The Pirates saw many a person in their line up (the most famous being Mick Green who left to go back Billy J. Kramer as one of The Dakotas). I think Kramer and Kidd have some interesting career parallels. Both saw their glory days eclipsed by 1966 and both issued their final 45's with them and their backing band sharing label credits on one side and being billed as a solo performer on the other (you can read about Billy's final single with The Dakotas here) and both of their 45's attempted "new" sounds.
|Johnny Kidd 1966|
By the time this single was recorded (August 1966 according to the meticulous liner notes of "The Complete Johnny Kidd" CD set) The Pirates were Mick Stewart (guitar), future Deep Purple member Nicky Simper (bass) and Roger Pinner aka Roger Truth (drums). "Send For That Girl" was nothing like anything Kidd had ever recorded. At some moments the backing brass at times sounds almost phased like the horns on The Byrd's "Artificial Energy" meets Brian Jones "Pipes Of Pan At Joujouka" on others (during the chorus for instance ) they're playing in almost Stax style.

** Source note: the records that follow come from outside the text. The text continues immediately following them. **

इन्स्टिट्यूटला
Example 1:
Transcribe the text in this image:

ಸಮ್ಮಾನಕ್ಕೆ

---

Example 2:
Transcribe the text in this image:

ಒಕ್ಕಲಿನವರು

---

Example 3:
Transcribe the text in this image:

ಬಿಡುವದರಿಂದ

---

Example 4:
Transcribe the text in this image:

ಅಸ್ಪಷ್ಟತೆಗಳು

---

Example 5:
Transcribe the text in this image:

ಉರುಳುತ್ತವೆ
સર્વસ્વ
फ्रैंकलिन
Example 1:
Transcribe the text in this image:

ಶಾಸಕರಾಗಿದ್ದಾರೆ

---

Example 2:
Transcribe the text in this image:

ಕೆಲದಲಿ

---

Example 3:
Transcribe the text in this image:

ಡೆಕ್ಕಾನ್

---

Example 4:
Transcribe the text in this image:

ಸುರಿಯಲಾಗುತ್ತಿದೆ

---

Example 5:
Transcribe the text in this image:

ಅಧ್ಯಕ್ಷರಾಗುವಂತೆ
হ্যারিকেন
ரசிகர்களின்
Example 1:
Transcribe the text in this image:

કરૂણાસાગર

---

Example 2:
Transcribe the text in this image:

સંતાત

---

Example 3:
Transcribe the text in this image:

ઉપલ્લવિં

Kidd's voice is strong as ever and beneath it all The Pirates hold down an almost folk rock feel with a nice twangy guitar solo from Stewart. "The Fool" is the complete opposite. Though credited to just Johnny Kidd on the label he's backed by The Pirates. It starts out with a "Smokestack Lightning" style lick and is far more slower and subdued than it's top side. In fact it's pretty pedesterian, Kidd sounds boozy or bored or both and Stewart plucks along in an almost Mick Green style which is about the only thing of interest in this number. Presumably the band's former keyboardist (who left prior to their fateful final gig) Ray Soaper supplies the organ.

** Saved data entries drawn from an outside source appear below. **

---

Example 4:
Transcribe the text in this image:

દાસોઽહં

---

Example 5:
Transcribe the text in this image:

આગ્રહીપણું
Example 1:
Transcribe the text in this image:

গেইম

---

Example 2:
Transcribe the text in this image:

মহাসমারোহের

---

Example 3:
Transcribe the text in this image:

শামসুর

Both tracks can be found on the essential EMI double CD compilation "The complete..." which contains every track ever recorded (including an alternate take of "Send For That Girl" minus the horn overdubs).
|Possibly the last Johnny Kidd and The Pirates photo. Taken at Kidd's home 1966.|
Left to right: Nicky Simper, Roger Truth, Mick Stewart and Johnny Kidd.
Hear "Send For That Girl":
Hear "The Fool":
"Always and ever" a favorite early British Rocker. Kidd was one of a handful of UK rockers, pre-Beatles, that is worthy of seeking out and listening seriously to. Nice write-up Bill!